In this case, we cannot guaranty the depth values there is accurate as there're no nearby input LiDAR points. But it does not mean that it owes to the lack of supervision that we can't get reliable depth here. The accuracy of depth values of a specific predicted depth is more related to the input sparse depth. It has very minor relationship with its supervision. However, it is related to the overall distribution of supervision data in the whole dataset.

Hi, haven't seen you for a while.
I'm still interested in this problem, and this Friday, I trained a simple deep completion model using sparse loss functions (paper).
But here's what you get.
As shown in the figure below, no reliable depth is generated in the unsupervised part.
Why is that?
Ask for help,thank you!!!
Screenshot from 2021-12-05 16-35-33
(GT at the top and results at the bottom)

show me more detail:
network: input img+depth(HXWX4),simple encoder-decoder
dataset: kitti detection task dataset(not kitti depth dataset)
image
loss function: your code loss. sparse
result:unsupervised depth is zero?(The origin part)

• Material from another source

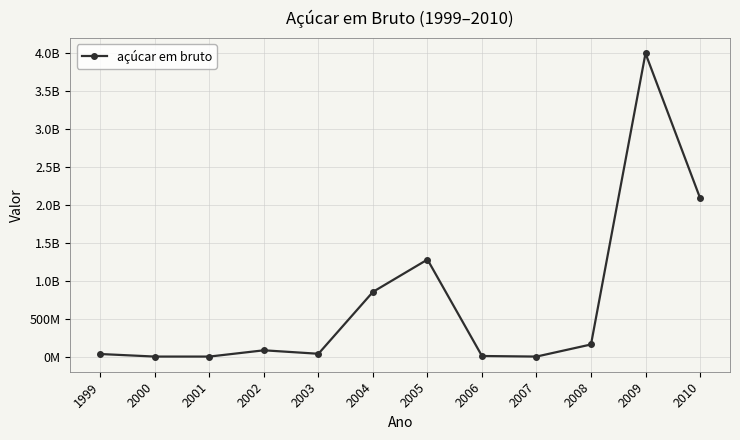

Does the chart have visible grid lines?

Yes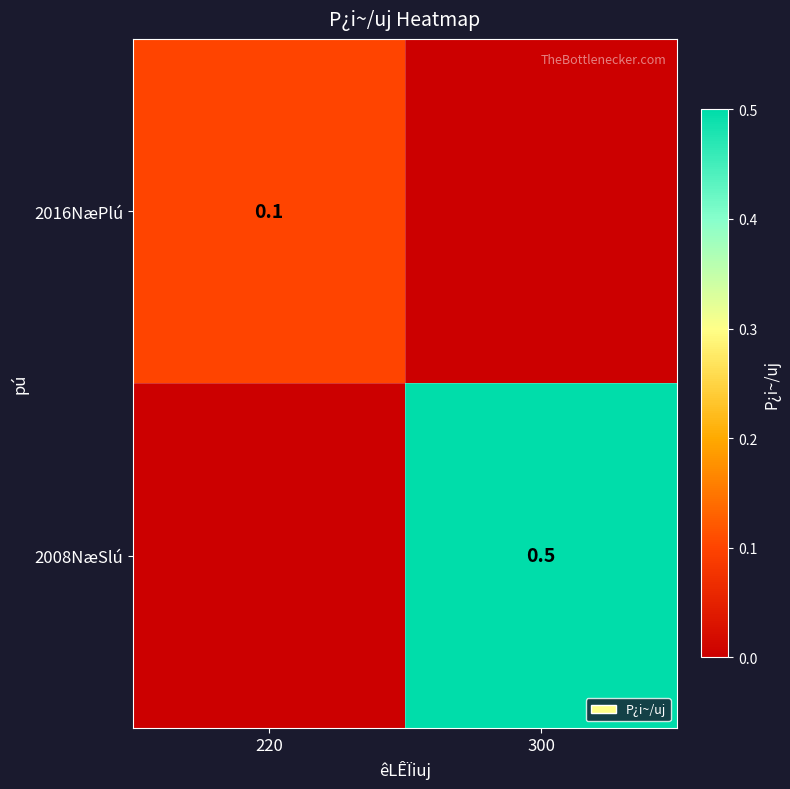

Is the value of 2016NæPlú at 220 greater than the value of 2008NæSlú at 300?

No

Hi, haven't seen you for a while. I'm still interested in this problem, and this Friday, I trained a simple deep completion model using sparse loss functions (paper). But here's what you get. As shown in the figure below, no reliable depth is generated in the unsupervised part. Why is that? Ask for help,thank you!!! Screenshot from 2021-12-05 16-35-33 (GT at the top and results at the bottom)

How do you get ground truth data in the object detection dataset? In supervised depth completion, models can predict relatively reliable depth maps because the groundtruth data is multiple times denser than the inputs. In unsupervised depth completion, addition loss items such as photometric loss (minimum the re-projection error between sequential frames) and smoothness loss is required. If you take the inputs as the groundtruth data for training a single-frame depth completion model, I think the model will probably not work.

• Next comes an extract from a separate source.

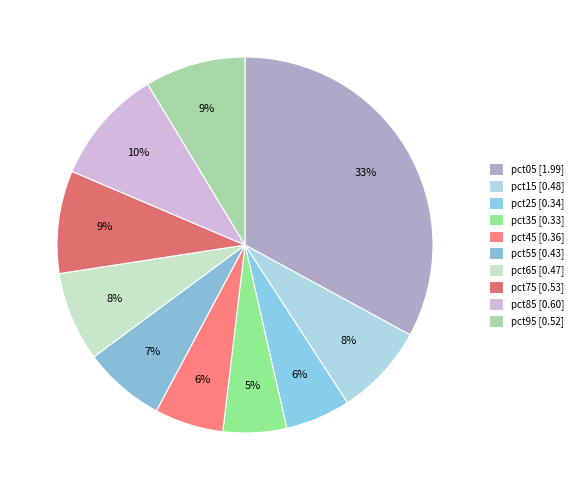

Count the number of slices in the pie.

10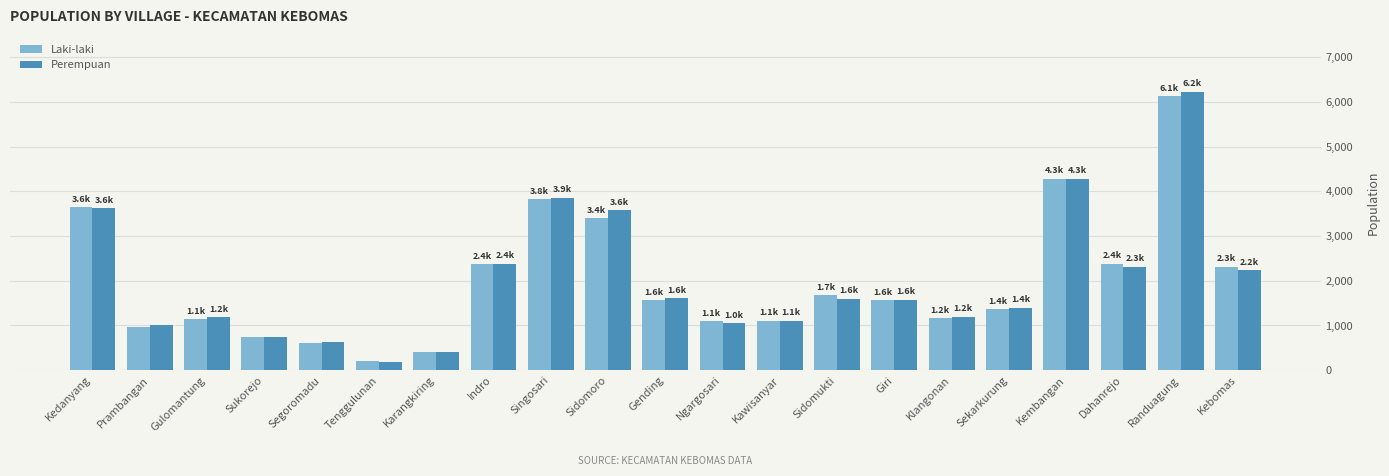

Which series has the widest spread of values?

Perempuan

I projected a depth map (0 < value < 80) through lidar points, and then concated it with RGB and sent it directly to the network for learning. I don't know much about deep completion, and there may be some common sense mistakes.So, how should I make it work? I understand. After downsampling the original depth map(GT)(e.g 12w point decreased 4w point), concated it with RGB and sending it to the network for learning, is that right?

I have not conducted experiments under a similar setting. But I guess there could be two main reasons: (1) The groundtruth data you used is not dense enough to support the convergence of a single-image depth completion model. (2) Not all pixels are reliable. The noisy pixels should be filtered out before adapting to downstream tasks. You could refer to a previous issue about this.

You could refer to a previous issue about this.

hello, I read your paper found kitti depth complete task raw datasets and 3d object datasets have large differents.
raw datasets have 86k image and temporal(5% sparse depth and 16% depth GT). 3d object datasets have 7.8k and non-temporal. At this point, I understand your first reply.
Now,I'd like to share with you my latest progress. I seem to have made the network work through sampling and data enhancement in some ways, as shown in the picture, the car's 3D points are starting to dense.But there is still some noise (this seems to be the general noise of depth completion?)..I am interested in confidence map solve noise (I want to try some simple methods first), can you recommend this article, there is a code is best > < thank you!!!
image

You could refer to [1]【PNConv-CNN】CVPR2020 Uncertainty Aware CNNs for Depth Completion Uncertainty from Beginning to End. [2] 【PwP】ICCV2019 Depth Completion From Sparse LiDAR Data With Depth-Normal Constraints. for better understanding of predicting a confidence map.